Stefano Carnelli (1)

Stefano Carnelli

Royal Holloway University of London (2019 - 2024 )

Thesis

 Visualising intangible Sacred Spaces: the materialities and ephemerality of Orthodox Jewish ritual enclosures

 

About

Housed in the heart of several western cities, and yet largely invisible to most, Eruvin are ritual enclosures usually made of a fishing wire suspended high above the ground that act as a symbolic extension of the private domain into the public space. Blurring the boundaries between indoor and outdoor and private and public, Eruvin circumvent the religious restrictions that would otherwise forbid Orthodox Jews to perform tasks as common as pushing a stroller or a wheelchair, as well as carrying keys, umbrellas or medications outside their homes on Sabbath and Yom Kippur. While it can extend for kilometres, the Eruv has very little, if none, physical or visual impact on the urban landscape, its thin fishing wire inconspicuously stretching in the air between lamp posts and traffic lights - and here lies a paradox: this ephemeral and intangible boundary in reality represents for the Orthodox communities both a space of freedom and an impassable invisible border. 

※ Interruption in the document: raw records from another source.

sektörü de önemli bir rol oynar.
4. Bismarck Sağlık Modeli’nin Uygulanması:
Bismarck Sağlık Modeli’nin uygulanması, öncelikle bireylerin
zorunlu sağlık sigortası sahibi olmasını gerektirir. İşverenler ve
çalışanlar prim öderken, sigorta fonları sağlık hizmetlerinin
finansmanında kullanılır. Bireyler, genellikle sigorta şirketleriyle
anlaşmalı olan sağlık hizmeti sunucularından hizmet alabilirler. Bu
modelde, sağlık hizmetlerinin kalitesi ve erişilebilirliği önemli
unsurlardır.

With the aim to investigate and decipher the spatial, social and philosophical implications of the Eruv, this creative, practice-based project will combine geography and visual art practices by using creative media such as photography and mapping to make visible the otherwise almost unperceivable presence of the Eruv. 

The project will analyse and compare the different ways in which London, New York and Tel Aviv respond to their Eruvin and how dialectics between visibility and invisibility are articulated and negotiated through their very different urban fabrics. Investigating the Eruv’s ‘geographies of reception’ (Livingstone 2003), this multidisciplinary and multi-site approach will provide a fresh global perspective on the phenomenon, while at the same time contributing to broader debates on sacred space and the postsecular city (Beaumont and Baker 2011).